There are at least nine candidate species plus three confirmed valid species:
- Pontohedyle brasilensis (Rankin, 1979) - tropical, East Atlantic, subtidal, lateral radula tooth with denticle, eyes are sometimes externally visible.
- Pontohedyle milaschewitchii (Kowalevsky, 1901) - temperate, Mediterranean and Black Sea, subtidal, lateral radula tooth with denticle, eyes externally visible.
- Pontohedyle verrucosa (Challis, 1970) - tropical, Central Indo-Pacific and West-Pacific, intertidal, lateral radula tooth without denticle, eyes are sometimes externally visible.

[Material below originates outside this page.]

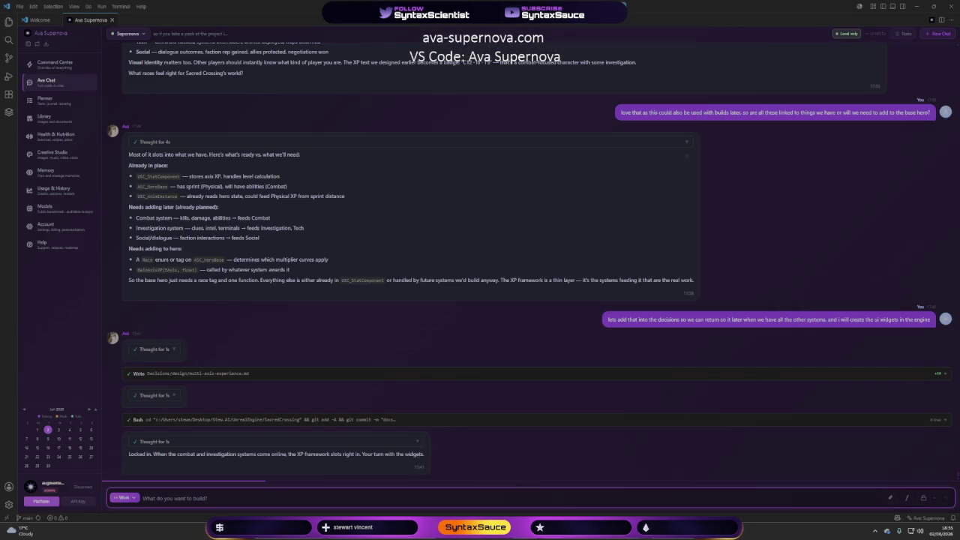
{"action": "scroll", "coordinate": [243, 263], "scroll_direction": "up", "scroll_amount": 15}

- Pontohedyle sp. 1 - tropical, Central Indo-Pacific, subtidal, lateral radula tooth without denticle, eyes externally visible.
- Pontohedyle sp. 2 - tropical, East Atlantic, subtidal, lateral radula tooth with denticle, eyes externally visible.
- Pontohedyle sp. 3 - tropical, Central-Pacific, subtidal, unknown radula, unknown eyes.
- Pontohedyle sp. 4 - tropical, Red Sea, subtidal, lateral radula tooth with denticle, eyes externally visible.
- Pontohedyle sp. 5 - tropical, Indian Ocean, subtidal, lateral radula tooth with denticle, eyes externally visible.
- Pontohedyle sp. 6 - tropical, Central Indo-Pacific and Central-Pacific and West-Pacific and Indian Ocean, subtidal, lateral radula tooth with denticle, eyes externally visible.
- Pontohedyle sp. 7 - tropical, West Atlantic, subtidal, lateral radula tooth with denticle, eyes not visible externally.
- Pontohedyle sp. 8 - tropical, Central-Pacific, subtidal, unknown radula, unknown eyes.
- Pontohedyle sp. 9 - tropical, East-Pacific, subtidal, unknown radula, eyes externally visible.

==Cladogram==
A cladogram based on sequences of mitochondrial 28S ribosomal RNA, 16S ribosomal RNA and cytochrome-c oxidase I (COI) genes showing phylogenic relations of the genus Pontohedyle:

==Ecology==
Pontohedyle (and many other meiofauna taxa) are rare and can be expected to have small effective population sizes.